▶ **Tasks and exercises**:
(1) Name every author that the forum thread on fear of cycling credits for the book _Cycling and Society_.
(2) Write the next part of the forum thread on fear of cycling, starting after its last line.

━━━━━ Extracted text ━━━━━

# Fear of Cycling



## Origamist (2 Mar 2009)

An interesting chapter entitled "Fear of Cycling" from _Cycling and Society_ By Paul Rosen, Peter Cox, David Horton

http://books.google.co.uk/books?id=...X&oi=book_result&resnum=1&ct=result#PPA138,M1


----------



## dellzeqq (2 Mar 2009)

Thankyou

page 145 is especially interesting. I think that the cyclist transgresses the boundary between body and road space in a way that is genuinely unsettling for many people. Any number of conversations with non-cyclists has convinced me that they see cyclists as a different breed, upsetting the conventions that guarantee their security. The cyclist's lack of physical protection frightens them in two ways - they're reminded of their own vulnerability, but there's also a worry that we've got some kind of super power that is in itself threatening.

It's a little like getting wet, which is seen as disruptive, or eccentric.

I don't know how we go about dealing with this - but I'm convinced that the irrational hatred that comes our way is rooted in fear.


----------



## tdr1nka (2 Mar 2009)

━━━━━ Raw data ━━━━━

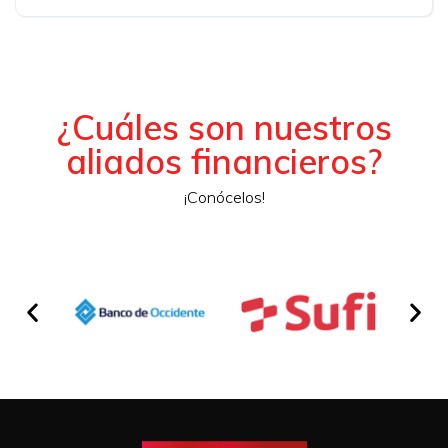
¿Cuáles son nuestros
aliados financieros?
¡Conócelos!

━━━━━

▶ **Results for the exercise**:
(1) Paul Rosen, Peter Cox, David Horton

(2)
I agree that the fact some of us are, sometimes not exactly comfortable but confident 
in using the road is viewed with some suspicion and even outright hostility.

There are those that will ernestly believe that we are needlessly taking our lives into our own hands when we cycle and thus pose a risk to ourselves and others by being in someway irresponsible or selfish.

I find it slightly ironic that car driving parents will warn their kids and others away from cycling because of a perceived danger of traffic, but wouldn't openly address being a part of the problem itself.


----------



## Origamist (2 Mar 2009)

The roads are a fuzzy, liminal zone and psyclists are the transgressive outsiders and absent referents in the psychosocial streetscape.


----------



## summerdays (3 Mar 2009)

tdr1nka said:


> There are those that will ernestly believe that we are needlessly taking our lives into our own hands when we cycle and thus pose a risk to ourselves and others by being in someway irresponsible or selfish.
> 
> I find it slightly ironic that car driving parents will warn their kids and others away from cycling because of a perceived danger of traffic, but wouldn't openly address being a part of the problem itself.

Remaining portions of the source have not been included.